(EXERCISE MATERIALS Opens)

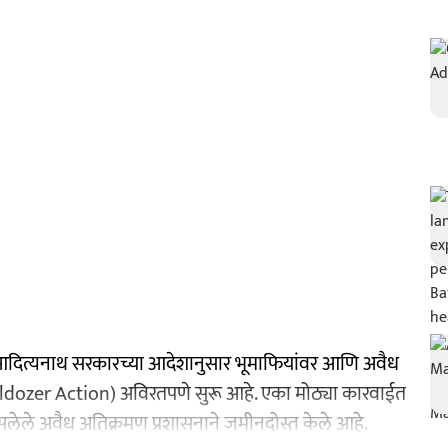
ी आदित्यनाथ सरकारच्या आदेशानुसार भूमाफियांवर आणि अवैध
lldozer Action) अविरतपणे सुरू आहे. एका मोठ्या कारवाईत
सलेले अवैध अतिक्रमण प्रशासनाने जमीनदोस्त केले आहे.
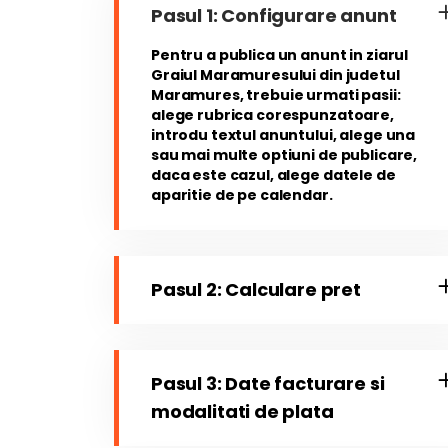
Pasul 1: Configurare anunt
Pentru a publica un anunt in ziarul
Graiul Maramuresului din judetul
Maramures, trebuie urmati pasii:
alege rubrica corespunzatoare,
introdu textul anuntului, alege una
sau mai multe optiuni de publicare,
daca este cazul, alege datele de
aparitie de pe calendar.
Pasul 2: Calculare pret
Pasul 3: Date facturare si
modalitati de plata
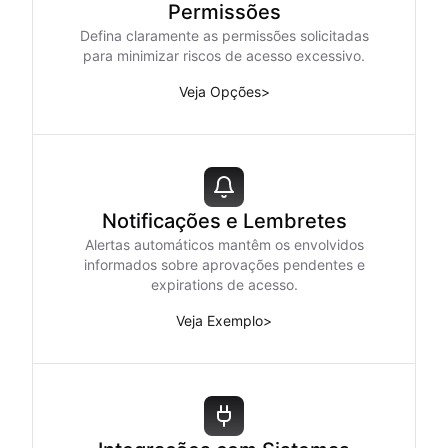
Permissões
Defina claramente as permissões solicitadas
para minimizar riscos de acesso excessivo.
Veja Opções
>
Notificações e Lembretes
Alertas automáticos mantêm os envolvidos
informados sobre aprovações pendentes e
expirations de acesso.
Veja Exemplo
>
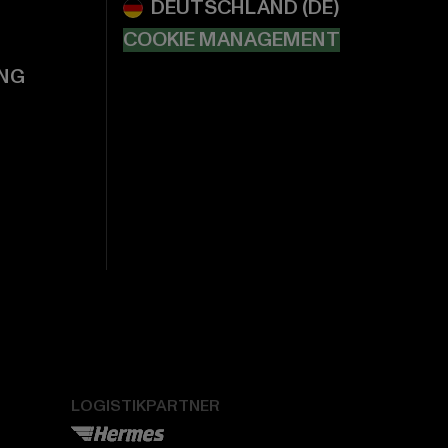
COOKIE MANAGEMENT
NG
LOGISTIKPARTNER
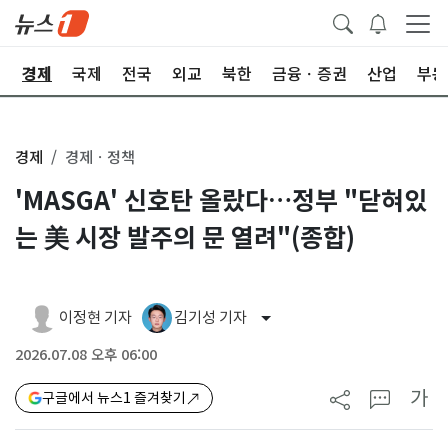
회
경제
국제
전국
외교
북한
금융ㆍ증권
산업
부동
경제
경제ㆍ정책
'MASGA' 신호탄 올랐다…정부 "닫혀있
는 美 시장 발주의 문 열려"(종합)
이정현 기자
김기성 기자
2026.07.08 오후 06:00
가
구글에서 뉴스1 즐겨찾기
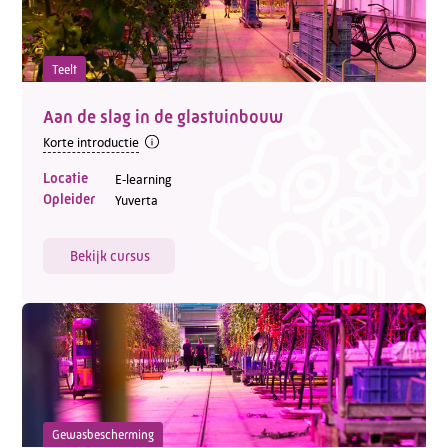
Teelt
Aan de slag in de glastuinbouw
Korte introductie
Locatie
E-learning
Opleider
Yuverta
Bekijk cursus
Gewasbescherming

(EXERCISE MATERIALS Closes)

◆ **PROBLEM TO SOLVE**:
Rewrite all the lines with "COOKIE MANAGEMENT" changed to "COOKIE SETTINGS" and everything else unchanged. Omit the pictures.

◆ **SOLUTION**:
ी आदित्यनाथ सरकारच्या आदेशानुसार भूमाफियांवर आणि अवैध
lldozer Action) अविरतपणे सुरू आहे. एका मोठ्या कारवाईत
सलेले अवैध अतिक्रमण प्रशासनाने जमीनदोस्त केले आहे.
Pasul 1: Configurare anunt
Pentru a publica un anunt in ziarul
Graiul Maramuresului din judetul
Maramures, trebuie urmati pasii:
alege rubrica corespunzatoare,
introdu textul anuntului, alege una
sau mai multe optiuni de publicare,
daca este cazul, alege datele de
aparitie de pe calendar.
Pasul 2: Calculare pret
Pasul 3: Date facturare si
modalitati de plata
Permissões
Defina claramente as permissões solicitadas
para minimizar riscos de acesso excessivo.
Veja Opções
>
Notificações e Lembretes
Alertas automáticos mantêm os envolvidos
informados sobre aprovações pendentes e
expirations de acesso.
Veja Exemplo
>
COOKIE SETTINGS
NG
LOGISTIKPARTNER
회
경제
국제
전국
외교
북한
금융ㆍ증권
산업
부동
경제
경제ㆍ정책
'MASGA' 신호탄 올랐다…정부 "닫혀있
는 美 시장 발주의 문 열려"(종합)
이정현 기자
김기성 기자
2026.07.08 오후 06:00
가
구글에서 뉴스1 즐겨찾기
Teelt
Aan de slag in de glastuinbouw
Korte introductie
Locatie
E-learning
Opleider
Yuverta
Bekijk cursus
Gewasbescherming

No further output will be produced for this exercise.